→ DATA
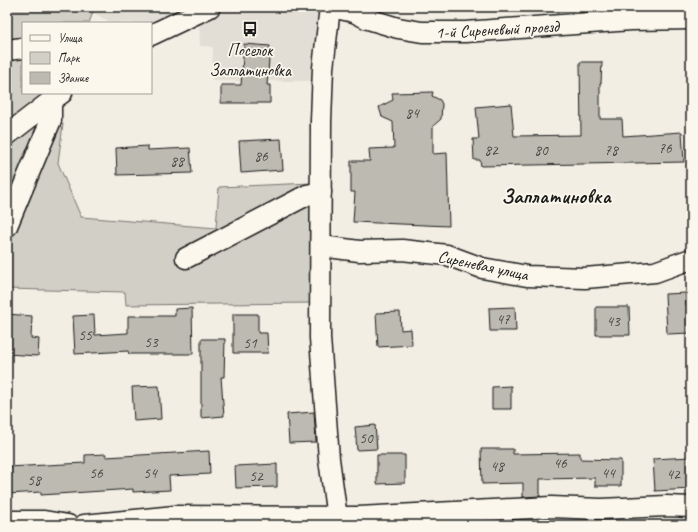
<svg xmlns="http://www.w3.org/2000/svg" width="698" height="532" viewBox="0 0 698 532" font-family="Caveat,sans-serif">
<rect width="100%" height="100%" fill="#f2eee4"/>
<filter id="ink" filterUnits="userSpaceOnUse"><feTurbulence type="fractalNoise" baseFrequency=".025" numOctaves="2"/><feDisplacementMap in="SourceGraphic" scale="8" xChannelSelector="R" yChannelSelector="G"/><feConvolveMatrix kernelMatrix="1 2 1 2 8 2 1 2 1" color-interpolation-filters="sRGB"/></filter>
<g filter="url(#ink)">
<g fill="#e2ded5">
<path d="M82,7H192L151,25V23H112Z"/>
<path d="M234,7H321L314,81H212L213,47L200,46L199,22Z"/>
</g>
<g fill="#d2cfc6" stroke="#777671">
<path d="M7,7H82L93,12L89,23H23V93H47L7,123Z"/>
<path d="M35,122L40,123L7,204V146Z"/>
<path d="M58,122L63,124L58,163L81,217L216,228L219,187L312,183L313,303L126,305L125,292L7,289V238Z"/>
</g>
<g fill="#bdbab1" stroke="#1c1c1c">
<path d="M244,44L270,46L267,85H270V103H221V85H241Z"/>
<path d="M580,62H602L601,83H600V119H622L623,136L682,132L684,162L481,166L480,160H474L473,139H479L476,107L511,104L514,136L581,135Z"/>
<path d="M433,92L432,96L440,100L442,104L441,119L433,126V154L447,153L449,226L353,222L355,192H351V161H370L369,149L394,148L393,122L382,117L379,107L393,100L392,93Z"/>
<path d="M281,139L283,170L241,173L239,141Z"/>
<path d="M148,146V150L190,148L192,173L117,175L116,148Z"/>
<path d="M686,293V305H691V333L667,334L665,294Z"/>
<path d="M515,307L516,331H490L489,308Z"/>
<path d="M596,307H629L630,335H596Z"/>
<path d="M192,308L193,354H129L128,351L75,354L73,316L94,315L95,335L128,333V316H175V309Z"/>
<path d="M400,312L401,330L411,329L412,345L378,347L376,313Z"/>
<path d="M7,314L32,316L31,338L39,339L38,356L7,354Z"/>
<path d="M233,314H258V333H267L268,353H233Z"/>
<path d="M201,339H225L224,377H221L224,416L201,418Z"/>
<path d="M159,386L161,419L134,421L132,387Z"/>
<path d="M511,386V409H492V387Z"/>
<path d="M314,412L316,442L289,443L287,414Z"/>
<path d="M375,425L377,449L357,450L355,427Z"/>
<path d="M481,449H513V454L580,453V459L621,460V486H595V478L540,479V496L523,497V483L482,484Z"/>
<path d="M209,451L210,474L169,476L170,490L133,492V489L41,495V492L7,494V467L85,463V455L106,454V457Z"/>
<path d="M377,455H405V483L377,484Z"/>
<path d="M691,457V489L655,491L653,459Z"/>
<path d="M277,464V487L236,488L235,466Z"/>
</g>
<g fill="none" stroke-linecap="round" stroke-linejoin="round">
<defs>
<g id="minor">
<path d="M330,7L323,68L321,121L320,338L329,459L338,525"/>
<path d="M331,7L354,12L368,19L398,28L422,32H465L631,20L691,19"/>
<path d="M151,35L210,7"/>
<path d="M7,50L23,48"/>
<path d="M7,135L51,101"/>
<path d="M7,226L51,120V101L62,93"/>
<path d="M321,246L359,251L402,250L447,255L482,268L527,276L585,278L655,272L691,259"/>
<path d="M186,258L307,195L321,192"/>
<path d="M7,521H44L68,525"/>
<path d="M84,525L175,516L359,517L551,507L601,509L666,506L691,507"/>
</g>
</defs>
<use href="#minor" stroke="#1c1c1c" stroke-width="23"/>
<use href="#minor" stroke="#fbf7ec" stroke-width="20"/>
</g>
</g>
<defs>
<symbol id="bus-bare" viewBox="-9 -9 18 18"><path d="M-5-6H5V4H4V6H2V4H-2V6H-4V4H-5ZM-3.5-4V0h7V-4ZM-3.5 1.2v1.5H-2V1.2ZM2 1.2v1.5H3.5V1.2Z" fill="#1c1c1c" stroke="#fbf7ec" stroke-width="2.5" paint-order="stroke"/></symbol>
</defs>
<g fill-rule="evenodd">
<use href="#bus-bare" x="239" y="18" width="22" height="22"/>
</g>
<g text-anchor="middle" stroke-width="3.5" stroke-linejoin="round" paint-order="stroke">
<g font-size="15" fill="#444441">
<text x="412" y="118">84</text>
<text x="665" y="153">76</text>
<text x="491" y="155">82</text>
<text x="541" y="155">80</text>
<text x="611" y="155">78</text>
<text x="261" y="161">86</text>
<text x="177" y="166">88</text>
<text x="503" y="324">47</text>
<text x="613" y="326">43</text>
<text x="85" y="340">55</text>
<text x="151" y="347">53</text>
<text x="250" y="348">51</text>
<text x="366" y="443">50</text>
<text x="560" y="468">46</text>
<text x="497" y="471">48</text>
<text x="96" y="478">56</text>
<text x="150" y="478">54</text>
<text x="608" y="478">44</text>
<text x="673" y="479">42</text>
<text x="256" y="481">52</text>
<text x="34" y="485">58</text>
</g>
<g font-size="17" fill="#1c1c1c" stroke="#fbf7ec">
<text transform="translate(497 29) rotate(-3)" y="6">1-й Сиреневый проезд</text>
<text transform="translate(483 265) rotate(12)" y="6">Сиреневая улица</text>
</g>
<g font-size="17" fill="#1c1c1c" stroke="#fbf7ec">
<text x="250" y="56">Поселок<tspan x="250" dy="20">Заплатиновка</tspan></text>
</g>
<g font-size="21" font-weight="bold" fill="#1c1c1c" stroke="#fbf7ec">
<text x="556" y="203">Заплатиновка</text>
</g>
</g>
<rect width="698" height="532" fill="none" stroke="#fbf7ec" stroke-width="24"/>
<rect x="12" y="12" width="674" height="508" fill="none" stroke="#1c1c1c" stroke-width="1.5" filter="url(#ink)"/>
<rect x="22" y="22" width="130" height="72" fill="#fbf7ec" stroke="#a29f99"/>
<rect x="30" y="35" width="20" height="6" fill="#fbf7ec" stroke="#a29f99"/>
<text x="58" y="42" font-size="12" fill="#1c1c1c">Улица</text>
<rect x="30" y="52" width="20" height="12" fill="#d2cfc6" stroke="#a29f99"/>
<text x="58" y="62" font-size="12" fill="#1c1c1c">Парк</text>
<rect x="30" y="72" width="20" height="12" fill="#bdbab1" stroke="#a29f99"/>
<text x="58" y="82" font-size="12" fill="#1c1c1c">Здание</text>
</svg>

→ WHAT THIS TASK INVOLVES
Where a line in the listing above contains "round", copy that line.

→ OUTPUT
<g fill="none" stroke-linecap="round" stroke-linejoin="round">
<g text-anchor="middle" stroke-width="3.5" stroke-linejoin="round" paint-order="stroke">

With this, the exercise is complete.